REQUEST: Retrieve every line of the data holding the word "pixels".
/---
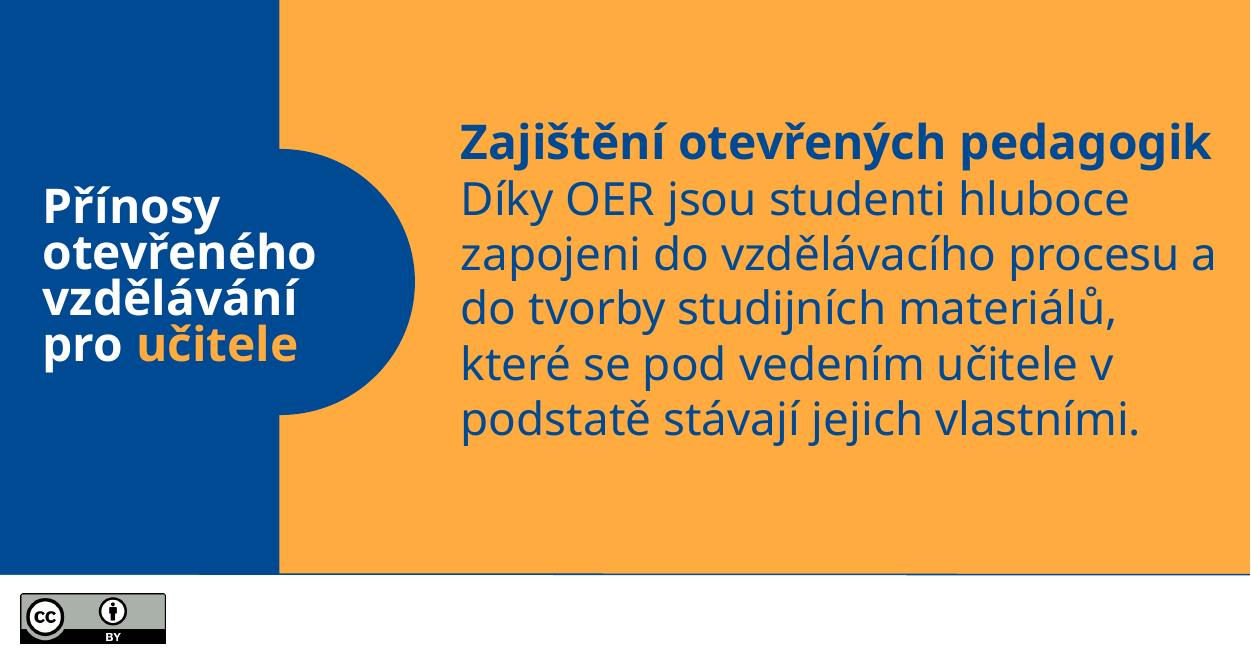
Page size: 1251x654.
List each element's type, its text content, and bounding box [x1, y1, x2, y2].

text_box [196, 386, 365, 416]
text_box Zajištění otevřených pedagogik Díky OER jsou studenti hluboce zapojeni do vzdělávacího procesu a do tvorby studijních materiálů, které se pod vedením učitele v podstatě stávají jejich vlastními. [445, 96, 1239, 460]
picture [20, 592, 166, 645]
text_box [0, 0, 280, 573]
text_box [368, 181, 415, 383]
text_box [0, 582, 1250, 654]
text_box [206, 148, 355, 171]
text_box Přínosy otevřeného vzdělávání pro učitele [27, 171, 368, 386]
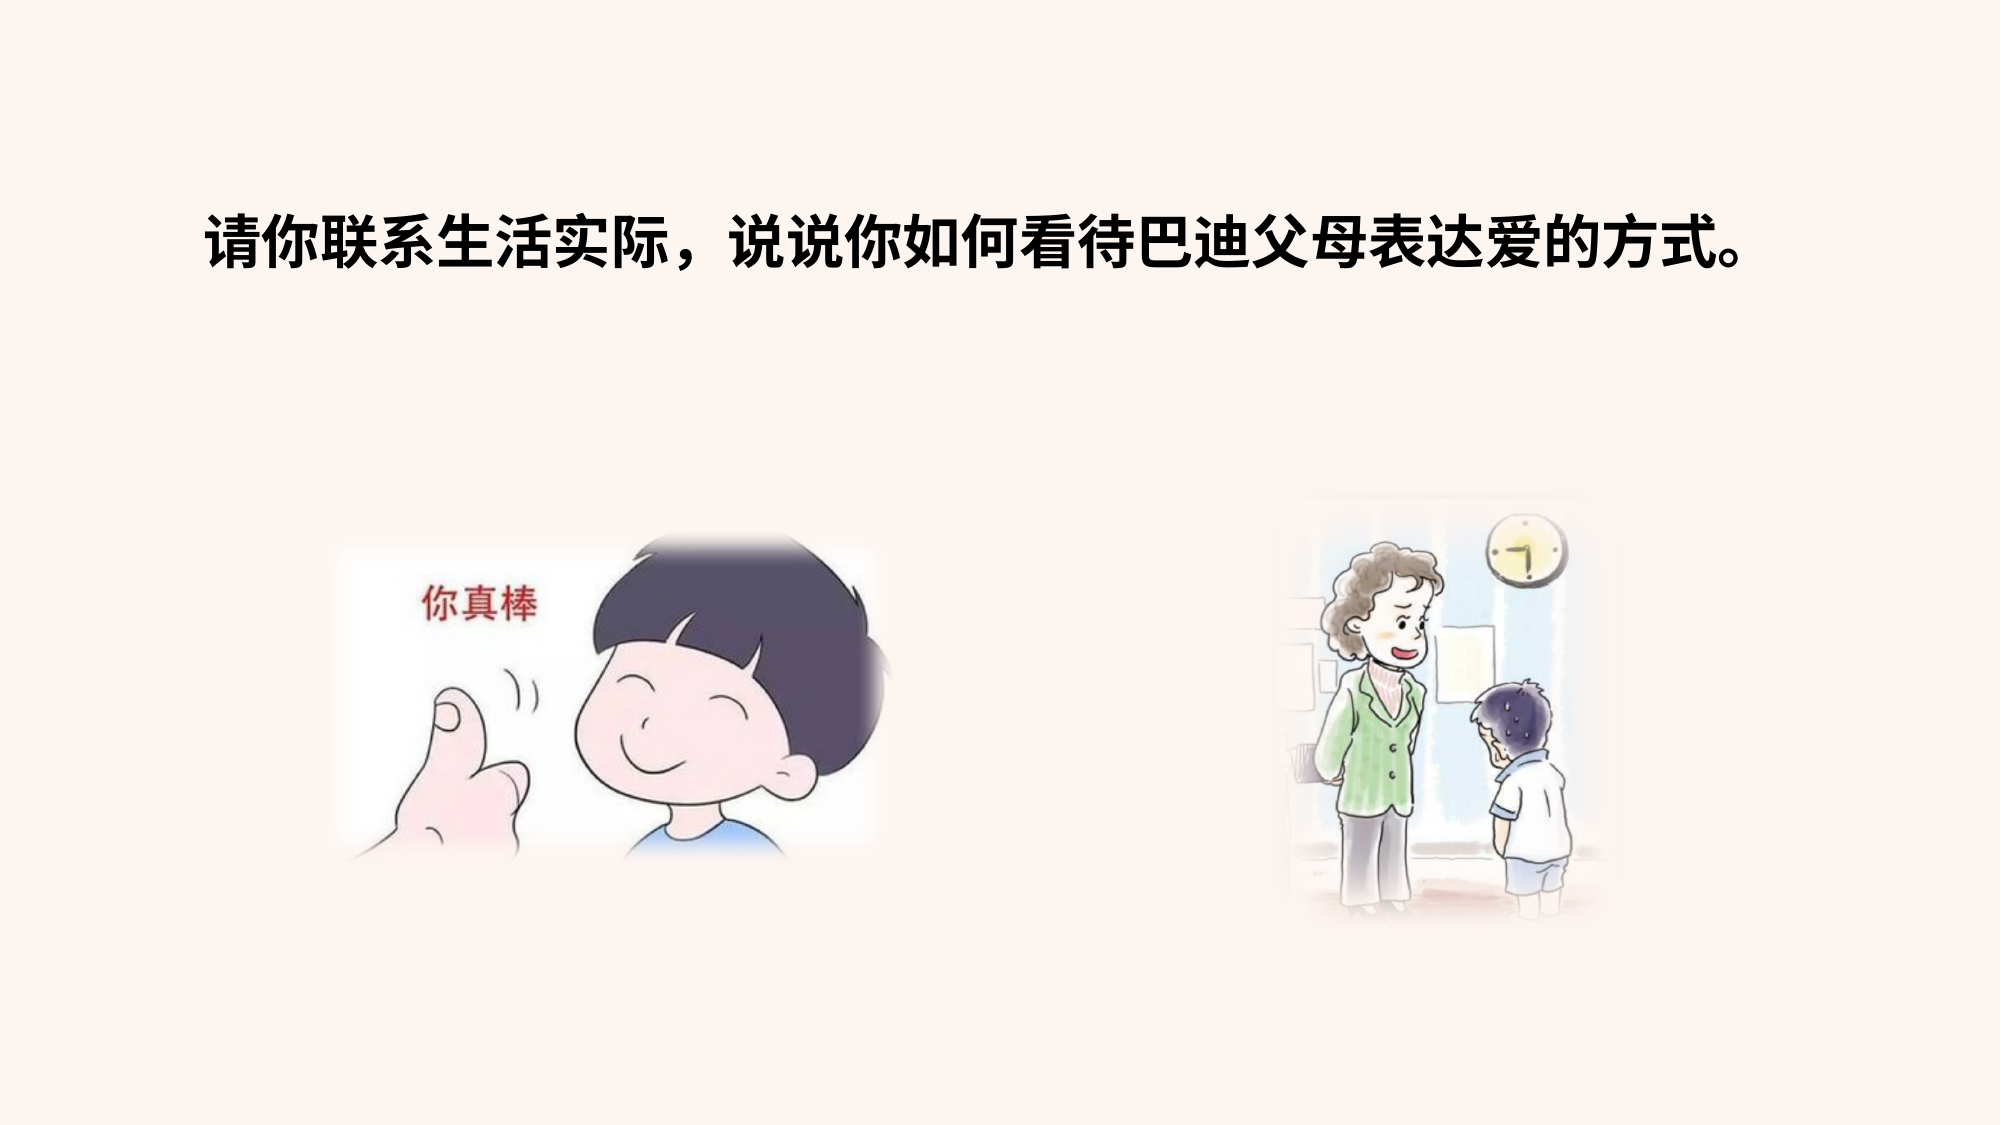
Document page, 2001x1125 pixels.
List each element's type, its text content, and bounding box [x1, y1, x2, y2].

picture [1269, 487, 1624, 933]
picture [316, 528, 896, 865]
text_box 请你联系生活实际，说说你如何看待巴迪父母表达爱的方式。 [188, 163, 1764, 283]
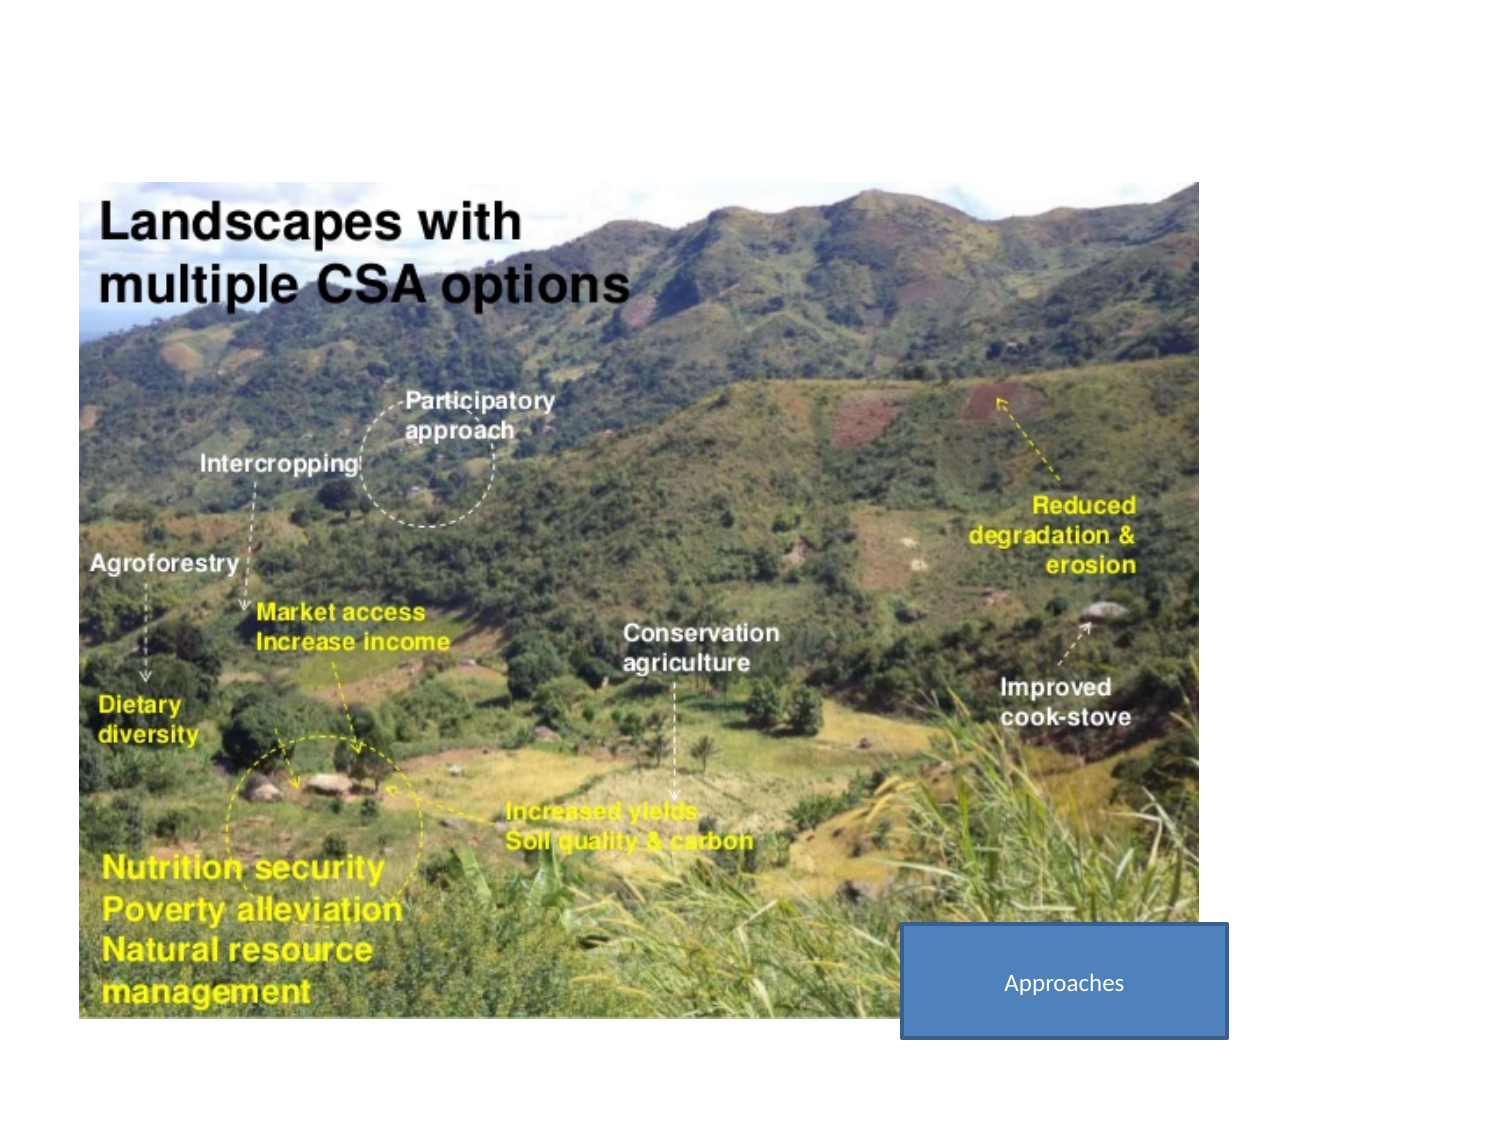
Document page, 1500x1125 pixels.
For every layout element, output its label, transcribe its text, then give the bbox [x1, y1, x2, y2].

picture [79, 182, 1199, 1019]
text_box Approaches [900, 922, 1229, 1040]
\---
OUTPUT:
Document page, 2001x1125 pixels.
Document page, 1500x1125 pixels.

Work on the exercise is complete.